I don't think that there is a dairy near me. Just big ol a Angus ranchers!  But, you are right, thy would probubaly not want to part with a calf. 

Please keep us informed on how you are doing with your guys!


----------



## luvmyherd (Apr 9, 2011)

Do meat ranchers sell off heifers like dairies do bulls. Aren't they after steers for meat production?


----------



## Tenacross (May 26, 2011)

luvmyherd said:


> Do meat ranchers sell off heifers like dairies do bulls. Aren't they after steers for meat production?


Heifers bring ten to twenty cents a pound less, but they sell them at the same time they do the steers. The farmers usually keep their best ones for replacements.


----------



## Tenacross (May 26, 2011)

Itchysmom said:


> I don't think that there is a dairy near me. Just big ol a Angus ranchers!


I notice your tag says you live in Washington. I don't know how far you live from Enumclaw, but I could pick you out a calf. I could even start one for a week or two for you for a modest price.


----------



## Itchysmom (Apr 3, 2010)

I live in Chesaw..about 20 minutes outside of Oroville, north central WA. I am 4 miles ,as the crow flies, from the Canadian bioarder. I would appreciate you getting me a calf...but, maybe in a year or so when I have set myself up on our property! Enumclaw is quite a drive and I would have to ask hubby if he would be willing to do that for me. When you get a bull calf from the dairy, is it castrated yet or that something you have to do once you get it? I assume the calves are taken away from their moms right away.

The beef guys here I think would keep even an orphaned calf, no matter what sex. It is money to them. I can ask around tho and see if one would be willing to sell me one at some point.


----------



## Tenacross (May 26, 2011)

Itchysmom said:


> I live in Chesaw..about 20 minutes outside of Oroville, north central WA. I am 4 miles ,as the crow flies, from the Canadian bioarder. I would appreciate you getting me a calf...but, maybe in a year or so when I have set myself up on our property! Enumclaw is quite a drive and I would have to ask hubby if he would be willing to do that for me. When you get a bull calf from the dairy, is it castrated yet or that something you have to do once you get it? I assume the calves are taken away from their moms right away.
> 
> The beef guys here I think would keep even an orphaned calf, no matter what sex. It is money to them. I can ask around tho and see if one would be willing to sell me one at some point.

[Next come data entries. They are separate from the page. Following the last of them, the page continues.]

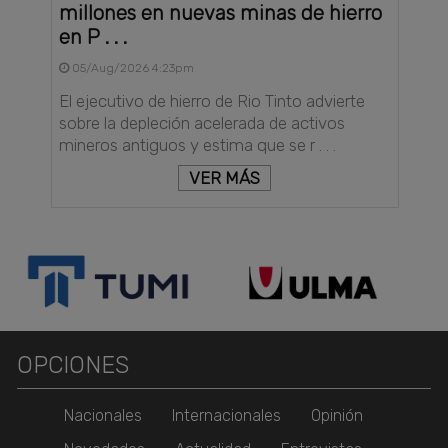
millones en nuevas minas de hierro
en P . . .
05/Aug/2026 4:23pm
El ejecutivo de hierro de Rio Tinto advierte
sobre la depleción acelerada de activos
mineros antiguos y estima que se r . . .
VER MÁS
OPCIONES
Nacionales
Internacionales
Opinión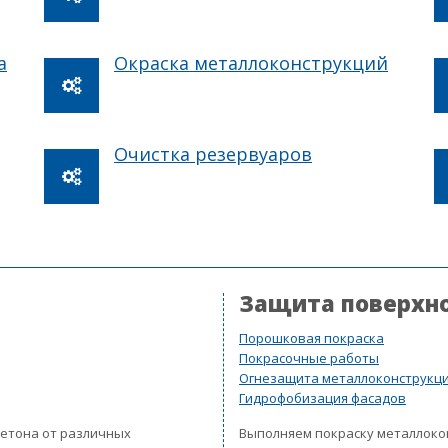
а
Окраска металлоконструкций
Очистка резервуаров
Защита поверхн
Порошковая покраска
Покрасочные работы
Огнезащита металлоконструкц
Гидрофобизация фасадов
бетона от различных
Выполняем покраску металлок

Sure. Ask those guys. Tell them what you want to do and give them your number to call you if a calf comes up. Like you said before, that would be next spring probably.


----------



## Tenacross (May 26, 2011)

I like my new calf. He might be a jersey, but he is a very nice calf none the less. He's doing really good on the goats milk so far. Only problem is my daughters are already big fans of his.[attachment=0:2vazntn9]jersey 2.jpg[/attachment:2vazntn9]


----------



## Tenacross (May 26, 2011)

[attachment=0:9mriv417]jersey head 2.jpg[/attachment:9mriv417]


----------



## liz (Oct 5, 2007)

LOL...Even though I know his destiny,I can see why your girls like him! He is cute!


----------



## Itchysmom (Apr 3, 2010)

Well now...how can you resist that face!


----------